The new bill allocates a fresh $310 billion for PPP.  Of that, $30 billion is earmarked for mid-sized banks, credit unions and insured depository institutions with between $10 billion and $50 billion. Another $30 billion will be channeled through “community financial institutions,” a catch-all category of financial institutions with less than $10 billion in assets. In addition to CDFIs, it includes banks, credit unions, minority-owned banks, community development financial institutions, micro SBA lenders and community development corps.  

All but 3% of banks have less than $10 billion in assets, as do nearly all credit unions. Just 140 of the more than 5,000 banks are CDFIs. Those organizations will have to compete with financial institutions that don’t have the same mandate to make loans in underserved communities. “Community banks will use most of these PPP resources,” predicts Jennifer Vasiloff of Opportunity Finance Network, which works with CDFIs.

CDFIs can be banks, credit unions or loan funds and must make at least 60% of their loans in low- or moderate income areas.

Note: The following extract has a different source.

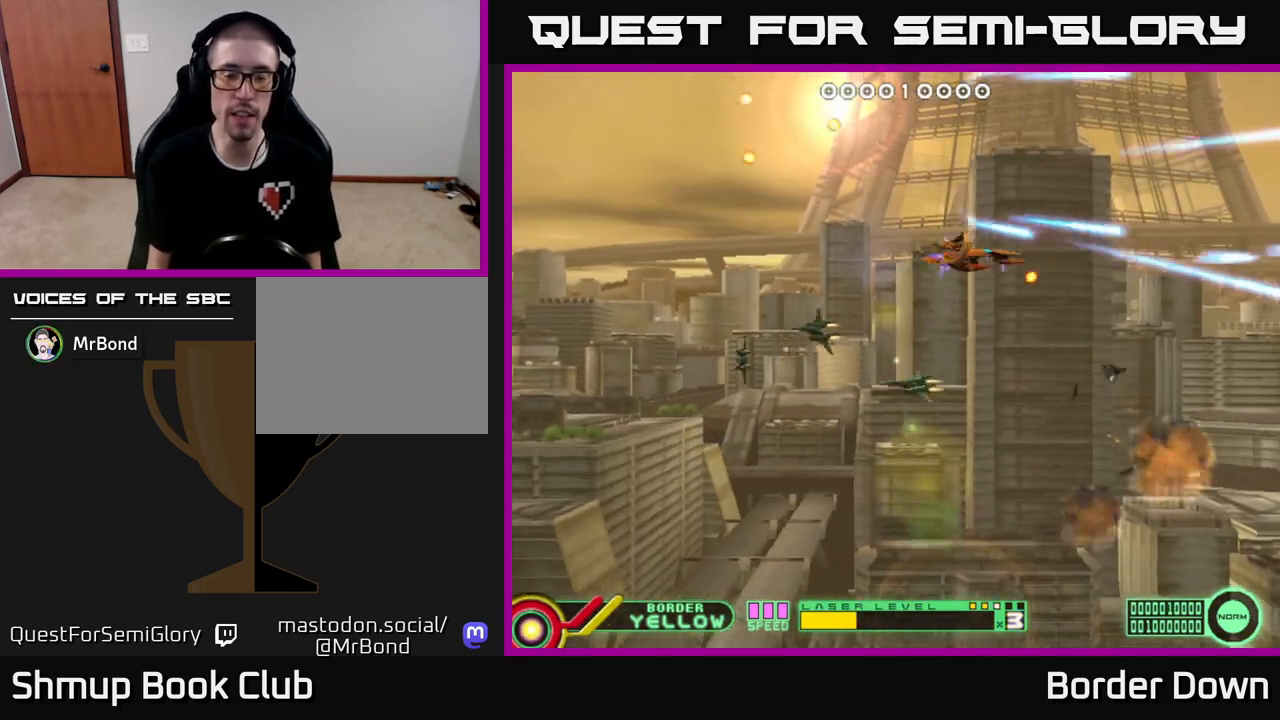
{"buttons": ["A", "DPAD_UP", "DPAD_LEFT"], "left_stick": "down", "right_stick": "center", "events": [[83, "A", "up"], [150, "A", "down"], [250, "A", "up"], [317, "A", "down"], [383, "A", "up"], [467, "A", "down"], [500, "DPAD_UP", "down"]]}
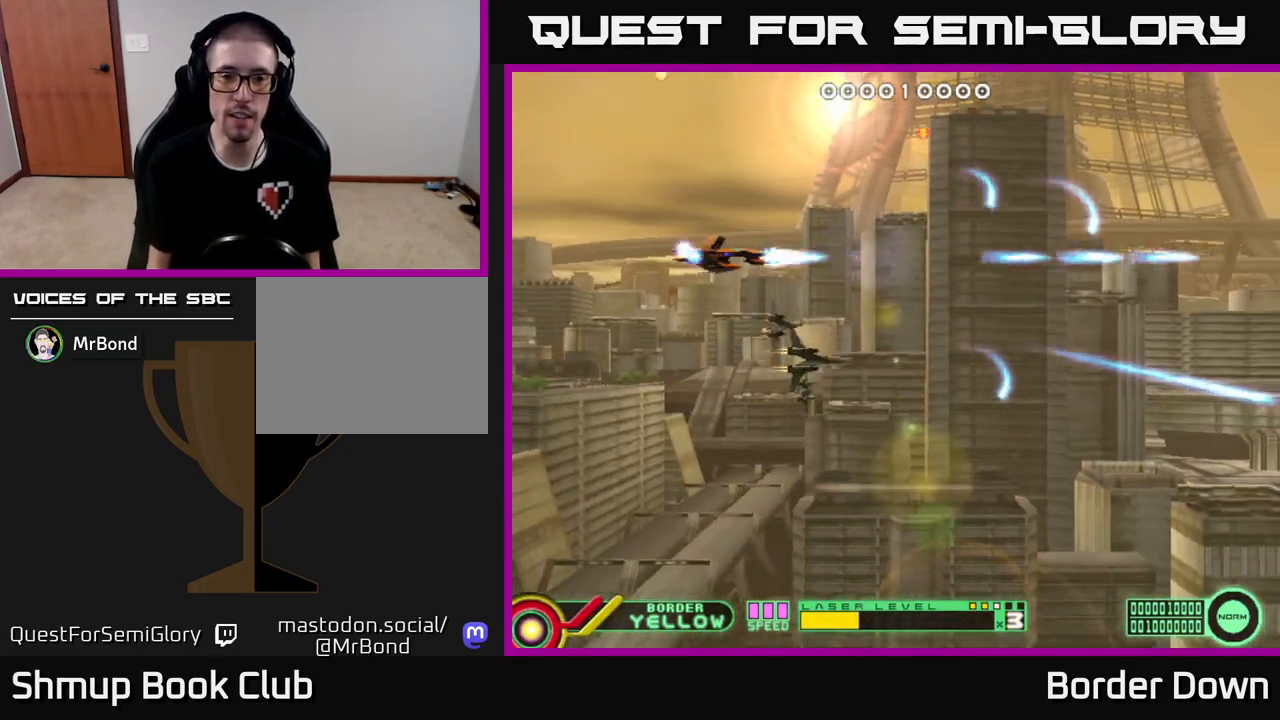
{"buttons": ["A", "DPAD_DOWN", "DPAD_RIGHT"], "left_stick": "down", "right_stick": "center"}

The broader category of “community financial institutions” may reach into communities that big banks do not, but most do not have any particular mission to serve businesses owned by blacks, hispanics, Native Americans, women, veterans or low-income individuals, as CDFIs and some minority-owned banks and lenders do.

Darrin Williams, Southern Bancorp

One example: Denver-based Native American Bank, a $125 million CDFI, has made nearly $16 million of PPP loans to Alaska Native and Native American communities. In the first 13 days of the PPP program, the bank took processed as many loans as it typically sees in a year, says Native American Bank’s Tom Ogaard.

Limited access

The legislation also does not change the eligibility requirements that might allow more CDFIs to participate in PPP.  Initial lenders were limited to established Small Business Administration lenders. And new applicants had to meet a threshold of $50 million in annual business loans to be considered, ruling out most CDFI loan funds. 

Even the small number of non-bank CDFIs participating in the PPP are at a disadvantage: they’re not eligible to borrow funds from a Treasury program designed to provide liquidity to PPP lenders. That limits their ability to lend. Groups such as OFN have written to the Federal Reserve requesting changes, to no avail. 

It adds up to a missed opportunity to direct capital through established channels to help underserved communities.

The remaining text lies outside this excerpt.